Comparison and evaluation of laboratory test techniques for severe fever with thrombocytopenia syndrome
10.3760/cma.j.issn.1003-9279.2018.01.008
- VernacularTitle: 发热伴血小板减少综合征实验室检测技术应用评价研究
- Author:
Xiaolin JIANG
1
;
Xiaomei ZHANG
;
Bo PANG
;
Dapeng SUN
;
Xianjun WANG
;
Shujun DING
Author Information
1. Department of Viral Disease Control and Prevention, Shandong Provincial Center for Disease Control and Prevention, Jinan 250014, China
- Publication Type:Journal Article
- Keywords:
Severe fever with thrombocytopenia syndrome;
SFTS virus;
Nucleic acids;
Antibodies;
Real-time fluorescent quantitative PCR;
Enzyme-linked immunosorbent assay
- From:
Chinese Journal of Experimental and Clinical Virology
2018;32(1):38-42
- CountryChina
- Language:Chinese
-
Abstract:
Objective:Compare the detection result of blood samples of severe fever with thrombocytopenia syndrome (SFTS) patients using different detection techniques, and observe the dynamic characteristics of the virus specific RNA, IgM antibody and IgG antibody, to provide theoretical basis for selection of diagnostic methods of disease.

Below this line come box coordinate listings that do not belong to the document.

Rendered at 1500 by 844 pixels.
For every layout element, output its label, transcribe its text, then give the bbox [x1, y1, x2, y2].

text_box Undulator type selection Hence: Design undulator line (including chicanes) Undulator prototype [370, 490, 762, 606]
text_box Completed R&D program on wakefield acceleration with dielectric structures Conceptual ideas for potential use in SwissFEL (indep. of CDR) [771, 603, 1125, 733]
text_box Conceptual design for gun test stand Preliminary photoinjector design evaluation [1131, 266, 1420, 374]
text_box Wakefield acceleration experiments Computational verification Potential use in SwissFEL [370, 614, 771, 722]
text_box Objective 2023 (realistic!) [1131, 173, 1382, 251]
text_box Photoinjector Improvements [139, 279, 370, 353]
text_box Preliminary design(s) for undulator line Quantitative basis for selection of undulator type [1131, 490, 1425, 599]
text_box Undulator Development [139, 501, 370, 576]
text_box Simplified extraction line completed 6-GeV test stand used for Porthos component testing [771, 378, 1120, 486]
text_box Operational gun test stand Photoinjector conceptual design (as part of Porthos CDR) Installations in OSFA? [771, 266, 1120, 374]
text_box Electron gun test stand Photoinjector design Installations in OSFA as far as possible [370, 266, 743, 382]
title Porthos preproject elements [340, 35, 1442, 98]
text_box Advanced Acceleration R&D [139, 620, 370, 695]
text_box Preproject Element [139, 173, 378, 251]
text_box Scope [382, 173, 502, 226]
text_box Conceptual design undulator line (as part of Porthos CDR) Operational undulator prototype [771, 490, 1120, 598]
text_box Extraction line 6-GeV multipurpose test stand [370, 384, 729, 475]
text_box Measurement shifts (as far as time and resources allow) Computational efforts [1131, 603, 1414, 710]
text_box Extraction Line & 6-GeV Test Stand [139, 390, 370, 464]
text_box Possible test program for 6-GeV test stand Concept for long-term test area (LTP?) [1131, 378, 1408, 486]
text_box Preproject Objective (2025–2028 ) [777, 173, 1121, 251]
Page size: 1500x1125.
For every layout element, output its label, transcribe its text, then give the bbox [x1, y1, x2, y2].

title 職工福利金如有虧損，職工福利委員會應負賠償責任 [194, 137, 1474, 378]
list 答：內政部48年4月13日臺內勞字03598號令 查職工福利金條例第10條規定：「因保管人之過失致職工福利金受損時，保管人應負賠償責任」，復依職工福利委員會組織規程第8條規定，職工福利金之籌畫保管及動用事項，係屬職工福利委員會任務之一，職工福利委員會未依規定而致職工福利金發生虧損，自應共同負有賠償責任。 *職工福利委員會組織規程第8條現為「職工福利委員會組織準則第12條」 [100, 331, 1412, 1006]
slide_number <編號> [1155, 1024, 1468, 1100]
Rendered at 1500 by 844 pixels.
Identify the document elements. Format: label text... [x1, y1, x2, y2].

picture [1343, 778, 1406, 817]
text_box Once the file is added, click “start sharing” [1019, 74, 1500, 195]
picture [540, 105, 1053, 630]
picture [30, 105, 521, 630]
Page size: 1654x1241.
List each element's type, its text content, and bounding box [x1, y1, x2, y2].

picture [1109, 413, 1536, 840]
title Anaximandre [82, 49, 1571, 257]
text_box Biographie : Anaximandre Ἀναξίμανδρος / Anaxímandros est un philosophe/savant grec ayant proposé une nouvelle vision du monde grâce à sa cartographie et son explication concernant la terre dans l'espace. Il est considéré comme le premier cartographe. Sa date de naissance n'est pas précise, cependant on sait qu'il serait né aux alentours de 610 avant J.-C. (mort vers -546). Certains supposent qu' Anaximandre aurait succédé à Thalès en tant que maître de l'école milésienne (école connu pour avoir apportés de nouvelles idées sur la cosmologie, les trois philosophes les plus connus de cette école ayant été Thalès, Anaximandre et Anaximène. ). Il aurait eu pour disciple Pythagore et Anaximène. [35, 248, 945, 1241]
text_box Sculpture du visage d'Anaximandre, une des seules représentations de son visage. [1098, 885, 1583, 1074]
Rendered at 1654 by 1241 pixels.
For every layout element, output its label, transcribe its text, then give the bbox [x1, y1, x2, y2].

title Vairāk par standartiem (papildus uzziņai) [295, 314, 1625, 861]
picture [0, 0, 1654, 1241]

Methods:Acute phase serum of suspected SFTS cases and convalescent serum samples of lab-confirmed cases were collected. Real-time fluorescence quantitative PCR and enzyme-linked immunosorbent assay (ELISA) were used to detect the virus specific RNA, IgM antibody and IgG antibody. The detection results of different methods, the relationship between positive results and the acquisition time, and the dynamic characteristics of viral nucleic acid and antibodies were analyzed.
Results:A total of 87 serum samples of the suspected SFTS patients were collected, the positive rate of virus specific RNA, IgM antibody and IgG antibody were 53.41%, 31.03% and 3.41%, respectively. Among 55 confirmed cases of SFTS, the consistent rate of virus specific RNA and IgM antibody detection methods was 36.36%, and the difference between the two methods was significant (χ2=6.82, P=0.009), kappa=-0.257. The sampling intervals of RNA positive samples were all within 12 days, of which the positive detection rate was highest after 7-9 days, and the difference was statistically significant (χ2=10.35, P=0.016). In 34 SFTS convalescent serum samples, all the nucleic acid tests were negative, the positive rate of IgM antibody was 41.18%, which was not significantly different from the acute phase serum samples (P=1.00). The positive rate of IgG antibody was 94.12%, which was significantly higher than that of acute IgG antibody (0%). The dynamic characteristics of IgM and IgG antibody showed that IgM antibody could be detected on the second day after onset, the latest detection time was 74 days after onset, and the highest absorbance value and antibody detection rate occurred in 30-60 days. The earliest detection time of IgG antibody was 12 days after onset, and the last detection time was 100 days.The detection rate of IgG antibody and absorbance value increased rapidly after 30 days, and maintained in a high level. The detection rate of IgG antibody was 100% in 30-60 days.
Conclusions:Blood samples taken from SFTS suspected patients within two weeks of onset may be prioritized for detection of viral nucleic acids using Real-time fluorescence PCR or for detection of IgM antibodies by ELISA. Although IgM antibody can be detected 2 days after the onset, the peak appeared much later, so the negative result can’t rule out the diagnosis. IgG antibody has a high seroconversion rate in convalescent samples, and can be used as an auxiliary tool for disease diagnosis.